Note: The following is an excerpt from the introduction to the article as published in The Tax Lawyer. Author citations have been omitted for brevity. Tax Section members may read the article in its entirety in Adobe Acrobat format.
Lawyers Versus Auditors: Disclosure to Auditors and Potential
Waiver of Work-Product Privilege in United States v. Textron
In 2002, the Service modified its traditional policy of restraint in seeking tax accrual workpapers relating to corporate taxpayers’ potential tax liabilities on audited financial statements. This was an expansion of the Service’s previous policy under which workpapers were only requested in “unusual circumstances.” However, to curb “abusive tax avoidance transactions,” the Service’s new policy is to request tax accrual workpapers in the course of examining any return that claims a tax benefit arising out of a listed transaction.
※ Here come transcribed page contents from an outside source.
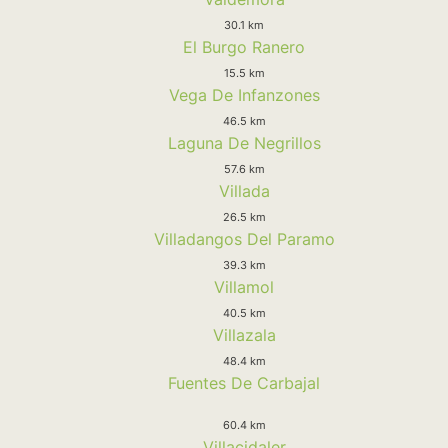
30.1 km
El Burgo Ranero
15.5 km
Vega De Infanzones
46.5 km
Laguna De Negrillos
57.6 km
Villada
26.5 km
Villadangos Del Paramo
39.3 km
Villamol
40.5 km
Villazala
48.4 km
Fuentes De Carbajal
60.4 km
Villacidaler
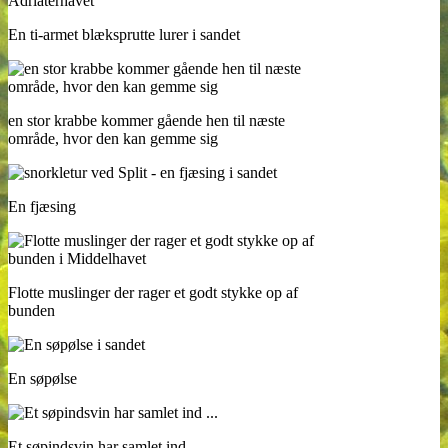
En ti-armet blæksprutte lurer i sandet
en stor krabbe kommer gående hen til næste
område, hvor den kan gemme sig
En fjæsing
Flotte muslinger der rager et godt stykke op af
bunden
En søpølse
Et søpindsvin har samlet ind …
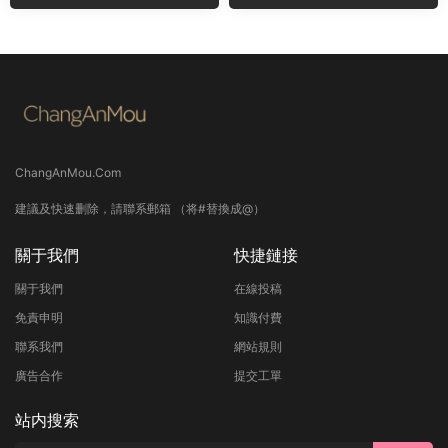
ChangAnMou.Com
建議及快速删除，請聯系郵箱 （将#替換成@）
關于我們
快捷鏈接
關于我們
在線投稿
免責申明
知識付費
聯系我們
網站規則
廣告合作
提交工單
站内搜索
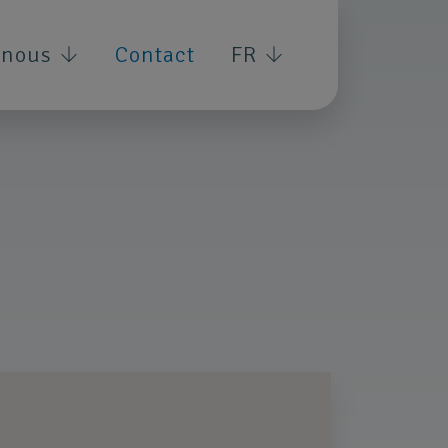
 nous
Contact
FR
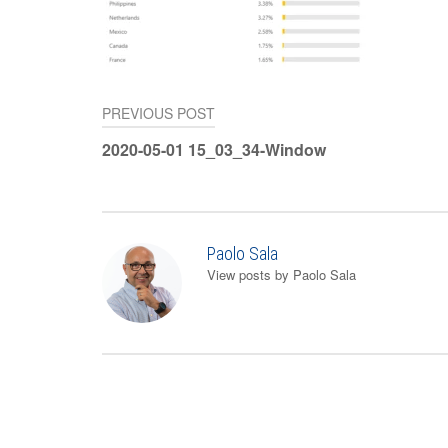
PREVIOUS POST
Navigazione
2020-05-01 15_03_34-Window
articoli
Paolo Sala
View posts by Paolo Sala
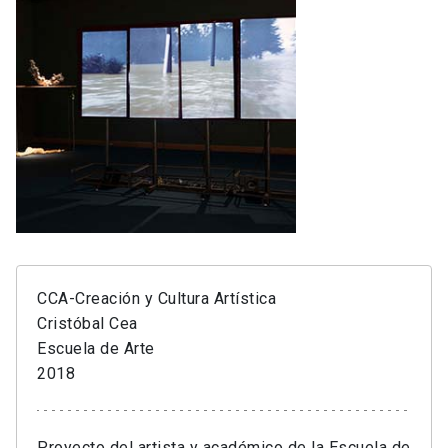
CCA-Creación y Cultura Artística
Cristóbal Cea
Escuela de Arte
2018
Proyecto del artista y académico de la Escuela de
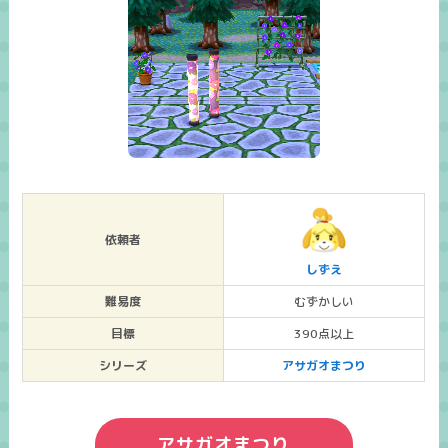
依頼者
しずえ
難易度
むずかしい
目標
390点以上
シリーズ
アサガオまつり
アサガオまつり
United States v. Textron was the first case to test the Service’s new procedures in court against a taxpayer’s claim of privilege. In Textron, the district court held Textron’s tax accrual workpapers were privileged under the work-product doctrine, and thus did not have to be turned over to the Service. The court also held that while the workpapers were likewise protected by the attorney-client and tax practitioner privileges, Textron waived those privileges when it provided the workpapers to its auditor, Ernst and Young (E & Y). However, the court held that the work-product privilege was not waived by giving the workpapers to E & Y. This dealt the Service at least a temporary setback in its revised policy of requesting companies’ tax accrual workpapers in connection with listed transactions.
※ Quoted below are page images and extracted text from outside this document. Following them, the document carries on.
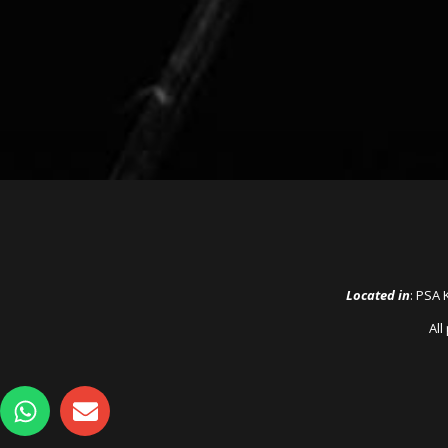
Located in
: PSA 
All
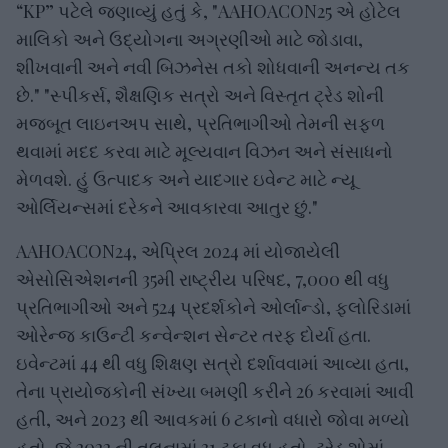
“KP” પટેલે જણાવ્યું હતું કે, "AAHOACON25 એ હોટેલ
માલિકો અને ઉદ્યોગના અગ્રણીઓ માટે જોડાવા,
શીખવાની અને નવી બિઝનેસ તકો શોધવાની અનન્ય તક
છે." "સ્પીકર્સ, શૈક્ષણિક સત્રો અને વિસ્તૃત ટ્રેડ શોની
મજબૂત લાઇનઅપ સાથે, પ્રતિભાગીઓ તેમની સફળ
થવામાં મદદ કરવા માટે મૂલ્યવાન વિઝન અને સંસાધનો
મેળવશે. હું ઉત્પાદક અને યાદગાર ઇવેન્ટ માટે ન્યૂ
ઓર્લિયન્સમાં દરેકને આવકારવા આતુર છું."
AAHOACON24, એપ્રિલ 2024 માં યોજાયેલી
એસોસિએશનની 35મી રાષ્ટ્રીય પરિષદ, 7,000 થી વધુ
પ્રતિભાગીઓ અને 524 પ્રદર્શકોને ઓર્લાન્ડો, ફ્લોરિડામાં
ઓરેન્જ કાઉન્ટી કન્વેન્શન સેન્ટર તરફ દોર્યા હતા.
ઇવેન્ટમાં 44 થી વધુ શિક્ષણ સત્રો દર્શાવવામાં આવ્યા હતા,
તેના પ્રાયોજકોની સંખ્યા બમણી કરીને 26 કરવામાં આવી
હતી, અને 2023 થી આવકમાં 6 ટકાનો વધારો જોવા મળ્યો
હતો, જે 2022 ની તુલનામાં 31 ટકા વધુ હતો. ટ્રેડ શોમાં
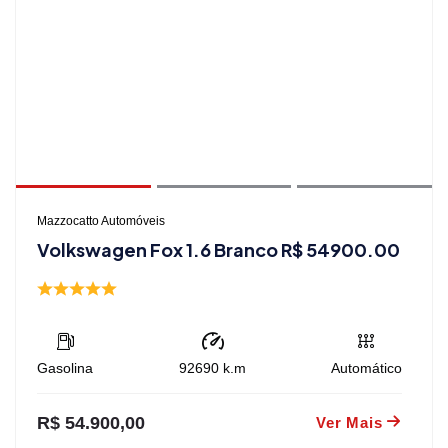
Mazzocatto Automóveis
Volkswagen Fox 1.6 Branco R$ 54900.00
Gasolina
92690
k.m
Automático
R$ 54.900,00
Ver Mais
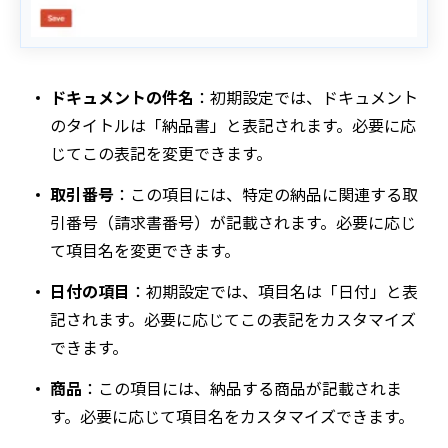
ドキュメントの件名
：初期設定では、ドキュメント
のタイトルは「納品書」と表記されます。必要に応
じてこの表記を変更できます。
取引番号
：この項目には、特定の納品に関連する取
引番号（請求書番号）が記載されます。必要に応じ
て項目名を変更できます。
日付の項目
：初期設定では、項目名は「日付」と表
記されます。必要に応じてこの表記をカスタマイズ
できます。
商品
：この項目には、納品する商品が記載されま
す。必要に応じて項目名をカスタマイズできます。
Textron raises important issues concerning waiver of corporate taxpayers’ work product during an audit. There are important policy ramifications at stake in cases like Textron, which affect both auditors and corporate tax counsel. Since the recent wave of corporate accounting scandals, auditors are being held to stricter standards. As such, auditors are inclined to request ever larger numbers of documents from corporations, including potentially privileged information like tax workpapers. These requests create a dilemma for corporations. They must disclose documents to auditors to meet their financial reporting requirements. But if they do disclose, corporations risk waiving privilege for any document they turn over to their third party auditors. Textron represents a growing trend among courts that hold work-product privilege is not waived when a company shares its tax workpapers with its auditor.This Note examines these larger policy issues in light of the Textron decision. Part I provides some background on the work-product doctrine and the two main tests that courts use to analyze whether documents fall under the privilege. Part II summarizes the Textron litigation and the district court’s opinion. Part III discusses the Textron decision’s ramifications for the work-product doctrine in light of financial auditors’ obligations in today’s regulatory environment. This Note argues that the Textron decision reached the correct result, particularly regarding the nonwaiver of the work-product privilege. Deciding that disclosure to an auditor waives the work-product privilege would have negative repercussions on financial reporting and corporate governance.